Met de vijf voormalige verdachten – één van hen wilde alleen niet in beeld – en advocaten, journalisten, burgerrechtenactivisten, psychologen en familieleden van de jongens nemen Ken BurnsDavid McMahon en Sarah Burns de zaak door, die kan worden gezien als de culminatie van raciale spanningen in het door een misdaadgolf en de crackepidemie overspoelde New York van de jaren zeventig en tachtig.

Het vergrijp speelde destijds perfect in op latent racisme. Een blanke vrouw verkracht? Daar kón alleen een zwart roofdier achter zitten. Vijf nog wel.
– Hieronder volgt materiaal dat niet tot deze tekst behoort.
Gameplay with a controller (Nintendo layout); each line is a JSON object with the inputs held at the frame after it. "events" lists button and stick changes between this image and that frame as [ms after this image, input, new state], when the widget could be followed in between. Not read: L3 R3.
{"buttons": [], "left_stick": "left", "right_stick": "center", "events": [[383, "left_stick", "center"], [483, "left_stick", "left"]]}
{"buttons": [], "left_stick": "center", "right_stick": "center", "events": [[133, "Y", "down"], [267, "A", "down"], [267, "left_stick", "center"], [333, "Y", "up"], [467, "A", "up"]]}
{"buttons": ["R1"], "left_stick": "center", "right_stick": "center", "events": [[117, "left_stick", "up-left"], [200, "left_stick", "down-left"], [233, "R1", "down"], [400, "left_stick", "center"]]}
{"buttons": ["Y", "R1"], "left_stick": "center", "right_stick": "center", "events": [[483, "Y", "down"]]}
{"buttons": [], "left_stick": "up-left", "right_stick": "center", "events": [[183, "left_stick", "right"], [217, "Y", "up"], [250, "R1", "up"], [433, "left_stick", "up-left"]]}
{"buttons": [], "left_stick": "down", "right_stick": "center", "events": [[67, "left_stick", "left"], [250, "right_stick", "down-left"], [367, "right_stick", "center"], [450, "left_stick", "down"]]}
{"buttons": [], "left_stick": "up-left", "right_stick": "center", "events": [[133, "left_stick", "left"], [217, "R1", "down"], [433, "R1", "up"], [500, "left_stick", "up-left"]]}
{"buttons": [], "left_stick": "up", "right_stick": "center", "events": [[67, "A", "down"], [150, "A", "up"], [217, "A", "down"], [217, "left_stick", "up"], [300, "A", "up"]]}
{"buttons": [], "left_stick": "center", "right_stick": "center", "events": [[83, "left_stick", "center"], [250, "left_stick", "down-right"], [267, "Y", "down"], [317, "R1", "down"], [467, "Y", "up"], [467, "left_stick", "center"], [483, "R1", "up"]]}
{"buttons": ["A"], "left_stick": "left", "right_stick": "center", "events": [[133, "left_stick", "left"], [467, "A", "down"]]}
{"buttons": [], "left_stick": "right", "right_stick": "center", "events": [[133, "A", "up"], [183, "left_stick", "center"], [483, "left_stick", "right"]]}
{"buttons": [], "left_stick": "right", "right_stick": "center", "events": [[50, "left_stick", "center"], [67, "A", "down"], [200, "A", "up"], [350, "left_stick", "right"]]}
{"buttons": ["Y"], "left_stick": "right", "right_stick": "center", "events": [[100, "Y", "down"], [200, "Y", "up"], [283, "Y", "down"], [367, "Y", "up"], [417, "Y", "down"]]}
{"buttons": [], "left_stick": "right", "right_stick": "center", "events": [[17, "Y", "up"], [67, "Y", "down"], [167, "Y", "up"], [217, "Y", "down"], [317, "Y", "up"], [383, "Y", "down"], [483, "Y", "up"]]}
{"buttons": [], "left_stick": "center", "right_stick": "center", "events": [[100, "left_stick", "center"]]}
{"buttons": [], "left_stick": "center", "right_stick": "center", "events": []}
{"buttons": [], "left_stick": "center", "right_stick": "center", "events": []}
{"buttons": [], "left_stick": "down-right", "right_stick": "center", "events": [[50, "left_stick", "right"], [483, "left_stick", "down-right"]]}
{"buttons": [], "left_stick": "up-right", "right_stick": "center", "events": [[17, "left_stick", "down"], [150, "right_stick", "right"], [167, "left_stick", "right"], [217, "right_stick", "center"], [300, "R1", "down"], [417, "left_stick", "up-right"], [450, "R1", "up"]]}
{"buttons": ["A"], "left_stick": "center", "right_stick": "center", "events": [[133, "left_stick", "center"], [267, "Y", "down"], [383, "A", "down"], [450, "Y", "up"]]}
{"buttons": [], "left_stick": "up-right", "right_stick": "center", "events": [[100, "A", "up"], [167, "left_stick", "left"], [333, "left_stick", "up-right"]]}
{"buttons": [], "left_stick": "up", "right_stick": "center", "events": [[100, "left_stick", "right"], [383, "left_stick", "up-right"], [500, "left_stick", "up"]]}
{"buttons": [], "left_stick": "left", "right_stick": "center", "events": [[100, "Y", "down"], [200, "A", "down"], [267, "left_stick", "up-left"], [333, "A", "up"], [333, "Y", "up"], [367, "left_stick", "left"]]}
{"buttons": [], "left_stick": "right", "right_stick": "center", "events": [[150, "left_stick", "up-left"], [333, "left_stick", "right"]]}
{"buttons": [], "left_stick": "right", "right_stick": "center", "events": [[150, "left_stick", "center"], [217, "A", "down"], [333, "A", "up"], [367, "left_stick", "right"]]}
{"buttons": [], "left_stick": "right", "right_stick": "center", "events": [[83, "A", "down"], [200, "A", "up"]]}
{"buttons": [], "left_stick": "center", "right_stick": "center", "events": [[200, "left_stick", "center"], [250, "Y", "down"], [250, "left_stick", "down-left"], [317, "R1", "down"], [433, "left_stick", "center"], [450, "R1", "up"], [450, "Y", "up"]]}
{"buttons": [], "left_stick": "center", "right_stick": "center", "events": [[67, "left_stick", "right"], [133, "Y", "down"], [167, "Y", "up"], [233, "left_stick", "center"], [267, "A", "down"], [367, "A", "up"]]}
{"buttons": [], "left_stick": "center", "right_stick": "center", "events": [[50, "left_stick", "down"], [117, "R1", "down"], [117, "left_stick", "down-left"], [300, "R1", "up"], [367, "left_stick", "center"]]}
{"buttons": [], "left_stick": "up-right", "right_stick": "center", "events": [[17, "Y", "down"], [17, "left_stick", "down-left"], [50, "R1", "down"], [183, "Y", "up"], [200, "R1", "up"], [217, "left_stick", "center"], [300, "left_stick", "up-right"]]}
Zelfs in 2016, toen de zaak al lang en breed was opgelost en de onschuldige verdachten allang op vrije voeten waren, bleef een zekere New Yorkse vastgoedman, die ook al eens een advertentie in de krant had geplaatst om de doodstraf te bepleiten voor de vijf, volhouden dat de jongens in wezen schuldig waren.

De uitspraken van deze Donald Trump geven dit dramatische verhaal over stuitend onrecht, dat door Burn, McMahon en Burns zonder effectbejag is opgetekend, een actuele draai. Datzelfde racisme steekt nog altijd de kop op in het hedendaagse Amerika, dat lang niet zo kleurenblind is als je zou hopen.

Bij een zaak met zulke grote maatschappelijke implicaties zou je bijna vergeten dat de gewelddadige verkrachting in eerste en laatste instantie een vrouwelijk slachtoffer had. Trisha Meili maakte zich in 2003 met een boek bekend als de Central Park-jogger, geeft zo nu en dan haar mening over de zaak rond de vijf ten onrechte veroordeelde jongens en schijnt tegenwoordig met andere slachtoffers van seksueel geweld te werken.